Facts about Manitoba Wolfs. The Manitoba Wolf is also referred to as the Gray-White Wolf or Elusive Wolf or the Grizzly Wolf and it is a subspecies of the Gray Wolf, Canis lupus. The Manitoba Wolfs have been described as large size white and grey wolves. The Manitoba Wolfs are simply believed to be Hudson Bay Wolves and their main food source is Caribou. Other food sources include; the hare, white tailed deer, moose, elk, and beavers.
Habitat of the Manitoba Wolf
Manitoba Wolf s apparently live in Manitoba, Alberta, Northwest territories of Canada, Saskatchewan, and also in the Newfoundland. Primarily, Manitoba Wolf s are restricted to tundra and boreal forests. Segregated wolf populations are mainly found in islands of habitat in agro-Manitoba. This includes the Duck Mountain Provincial Forest, the riding mountain park, and the Spruce Woods Provincial Park.

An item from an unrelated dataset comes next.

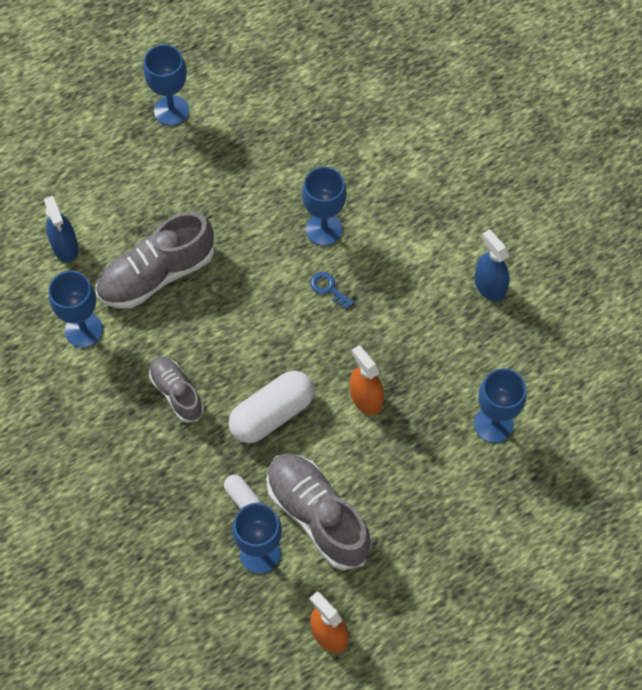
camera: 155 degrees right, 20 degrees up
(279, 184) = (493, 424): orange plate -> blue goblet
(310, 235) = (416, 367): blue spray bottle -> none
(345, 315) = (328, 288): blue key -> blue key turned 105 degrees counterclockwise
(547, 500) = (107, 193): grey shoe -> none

Manitoba is the home to timber or gray wolf for very many years. This wild animal fascinates and at the same time causes fear to human beings everywhere even on this national park. The Manitoba Wolf represents the exact description of wilderness, and the sight of a wolf is an exciting and exceptional experience to many. As top predators, the Manitoba Wolfs are the target to a balanced ecosystem and are good in controlling the number of preys by eating diseased or weak animals. However, the moose, elk, deer, as well as other preys have developed ways to prevent being preyed by these wolves.
Population of Manitoba Wolf
Manitoba Wolf population appears to be stable with numbers approximating to 4,000 wolves. Their population usually varies yearly depending on the availability of food sources, disease attacks, and removal of the wolves by human beings living in the parks environment. However, research shows that the Manitoba Wolfs do not travel for more than 6 miles (10 km) outside the park. In this area, the trappers and hunters are allowed to harvest wolves as this helps reduce the conflict between the wolves and agricultural interests.
Restrictions on wolf baiting in Manitoba Wolf
First, the Gray Wolves can only be hunted under the authority of any big game license, although there are no tagging requirements. Wolf baits must be well identified with the name and address of the guide, hunter, or outfitter and should not be placed 650 feet (200 meters) of a dwelling or a road, 1640 feet (500 meters) of a crown land picnic site, a cottage subdivision or a campground. The baits should not contain the hooves, head, hide, internal organs, or mammary glands of livestock.
Breeding of Manitoba Wolf
The season of breeding for the Manitoba Wolf is usually between February and April. The Manitoba Wolfs breed in February and the pups are delivered in late April, a period of approximately 63 days whereby they give birth to a litter size of five to seven pups.
Status of Manitoba Wolf
When compared to the endangered Hudson Bay Wolves, the Manitoba Wolf status is probably extinct. The Manitoba Wolf mortality is mostly through hunting and trapping by human beings living out of the wolf protected areas. Other causes of death involve injuries from the moose and elk as these preys try to defend themselves as well as attack by diseases especially the bovine tuberculosis mainly contracted by feeding on the diseased animals.